
  7. The forests of N. America seem to have a similar but different origin. The land was originally agricultural. The diseases spread quicker than the explorers so by the time they got there, with the farmers no longer farming, the trees had grown. Even the great herds of bison on the plains may not have been entirely natural. Bison bones don’t turn up in middens much before the arrival of Europeans. So the bison may have expanded into a vacant ecological niche left empty by the genocide of the human population. It’s not as if they were too big to hunt. There were much bigger megafauna hunted to extinction during human colonisation of the continent.

  8. We used to chop down trees and foliage along our railway lines because in the age of steam trains they were too prone to burn. With the advent of diesels the cutting stopped. That’s why you now often have a belt of light woodland along the lines. I assume that’s why we get delays with” leaves on the line”. Or maybe it’s more accurate to say that the delays are caused by the people who object to cutting down any tree.

■ EXTRACTED MATERIAL ■
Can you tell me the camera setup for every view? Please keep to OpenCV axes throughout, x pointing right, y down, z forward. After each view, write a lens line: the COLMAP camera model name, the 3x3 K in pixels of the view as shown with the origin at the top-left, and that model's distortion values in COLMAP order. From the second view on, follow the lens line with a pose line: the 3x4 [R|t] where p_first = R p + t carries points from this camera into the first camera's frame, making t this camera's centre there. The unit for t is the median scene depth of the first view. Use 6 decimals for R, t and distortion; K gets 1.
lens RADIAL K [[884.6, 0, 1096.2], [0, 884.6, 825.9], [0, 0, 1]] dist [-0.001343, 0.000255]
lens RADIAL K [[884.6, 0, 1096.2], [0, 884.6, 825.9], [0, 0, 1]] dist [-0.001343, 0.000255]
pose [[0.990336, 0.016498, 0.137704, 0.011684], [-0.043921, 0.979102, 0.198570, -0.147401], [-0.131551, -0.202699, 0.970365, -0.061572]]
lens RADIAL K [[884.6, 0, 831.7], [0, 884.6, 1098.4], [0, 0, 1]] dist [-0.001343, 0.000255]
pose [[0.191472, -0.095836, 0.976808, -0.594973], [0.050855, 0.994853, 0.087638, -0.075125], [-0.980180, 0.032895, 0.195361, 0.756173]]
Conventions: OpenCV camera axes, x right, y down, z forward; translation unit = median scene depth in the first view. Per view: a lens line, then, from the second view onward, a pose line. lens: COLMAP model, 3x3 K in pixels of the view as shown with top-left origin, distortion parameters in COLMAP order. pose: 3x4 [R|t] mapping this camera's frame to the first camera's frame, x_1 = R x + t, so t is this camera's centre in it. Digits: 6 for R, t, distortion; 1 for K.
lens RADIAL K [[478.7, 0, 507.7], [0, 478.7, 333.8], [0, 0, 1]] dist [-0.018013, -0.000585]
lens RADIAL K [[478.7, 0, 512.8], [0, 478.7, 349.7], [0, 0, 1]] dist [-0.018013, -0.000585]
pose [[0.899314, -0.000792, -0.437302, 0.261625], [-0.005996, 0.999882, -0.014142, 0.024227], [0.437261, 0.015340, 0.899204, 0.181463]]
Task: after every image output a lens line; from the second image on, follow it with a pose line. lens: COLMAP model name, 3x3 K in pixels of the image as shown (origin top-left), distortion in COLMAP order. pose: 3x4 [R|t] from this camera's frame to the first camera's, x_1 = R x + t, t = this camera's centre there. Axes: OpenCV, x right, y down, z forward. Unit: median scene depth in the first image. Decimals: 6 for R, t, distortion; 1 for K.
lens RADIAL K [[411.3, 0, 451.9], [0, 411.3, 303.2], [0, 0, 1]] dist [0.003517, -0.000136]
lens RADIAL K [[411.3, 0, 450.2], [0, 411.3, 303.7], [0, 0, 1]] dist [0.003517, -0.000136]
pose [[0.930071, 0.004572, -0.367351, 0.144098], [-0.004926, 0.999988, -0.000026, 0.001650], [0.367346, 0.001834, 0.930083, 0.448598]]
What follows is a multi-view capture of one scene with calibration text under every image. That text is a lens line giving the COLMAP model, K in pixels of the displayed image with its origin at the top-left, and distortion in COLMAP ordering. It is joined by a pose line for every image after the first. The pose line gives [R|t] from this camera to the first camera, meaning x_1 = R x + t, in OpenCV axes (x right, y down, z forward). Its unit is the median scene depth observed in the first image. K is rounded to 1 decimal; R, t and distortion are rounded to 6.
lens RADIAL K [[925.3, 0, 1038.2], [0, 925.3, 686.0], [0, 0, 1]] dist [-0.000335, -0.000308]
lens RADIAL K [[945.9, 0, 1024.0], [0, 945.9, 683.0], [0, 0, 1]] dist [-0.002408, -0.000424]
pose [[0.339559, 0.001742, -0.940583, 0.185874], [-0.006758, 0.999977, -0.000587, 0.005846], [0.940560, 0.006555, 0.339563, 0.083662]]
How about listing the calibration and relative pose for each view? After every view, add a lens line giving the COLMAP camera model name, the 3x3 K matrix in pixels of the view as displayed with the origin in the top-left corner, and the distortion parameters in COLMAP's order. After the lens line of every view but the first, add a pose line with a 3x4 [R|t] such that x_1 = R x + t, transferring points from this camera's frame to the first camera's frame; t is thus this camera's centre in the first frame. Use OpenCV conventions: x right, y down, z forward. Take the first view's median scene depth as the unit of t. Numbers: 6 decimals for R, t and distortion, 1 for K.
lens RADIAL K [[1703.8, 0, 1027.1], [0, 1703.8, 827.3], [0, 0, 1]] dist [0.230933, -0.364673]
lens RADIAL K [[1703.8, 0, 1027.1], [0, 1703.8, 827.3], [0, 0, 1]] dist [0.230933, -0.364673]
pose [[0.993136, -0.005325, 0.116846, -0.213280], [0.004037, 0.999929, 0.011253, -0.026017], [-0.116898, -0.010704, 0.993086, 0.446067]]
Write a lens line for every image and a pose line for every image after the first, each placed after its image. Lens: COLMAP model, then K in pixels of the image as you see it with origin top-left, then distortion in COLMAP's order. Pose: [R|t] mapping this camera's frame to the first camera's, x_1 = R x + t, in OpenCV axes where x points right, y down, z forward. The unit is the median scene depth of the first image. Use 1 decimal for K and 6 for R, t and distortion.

■ WHAT YOU HAVE TO DO ■
Could you carry on the numbered notes about forests and trees along railway lines, starting after their last sentence?

■ YOUR RESPONSE ■
  9. The environmentalists will cite the disappearance of Amazonian cities and agriculture as positive for the world that should be emulated.

  10. Here’s something to think about. All this forest was growing over the vanished civilisations of the Amazon basin in the years following 1500. Much the same was going on in Central & North America. That’s pulling a lot of CO2 out of the air & sequestering it in timber. Culminates around the time when industrial revolution gets going. Also the time when the proportion of CO2 in the atmosphere gets measured. And is the benchmark the fucking environmentalists are saying were the “normal” CO2 levels before industrialisation. So maybe they weren’t. Maybe they were an anomaly, the result of what was going on 200 hundred years earlier. Normal’s somewhere between the levels just pre IR & the level we are now.

  11. @BiT
    We’re told it’s big enough by the environmentalists tell us logging the Amazon rain forest is causing climate change*. So quite happy to take them at their word.

    *Although what isn’t?

  12. dearieme,

    Round our way, they decided to deal with leaves on the line causing delays by – chopping down all the trees.

    Which is when the landslips started happening, and the trains couldn’t run at all.

  13. @BiS The sensible ( yes, there actually are some..) climate models take this into account.
    You can’t explain the Little Ice Age without taking the massive reforestation of Europe after the Plague into account. South America has already been mentioned.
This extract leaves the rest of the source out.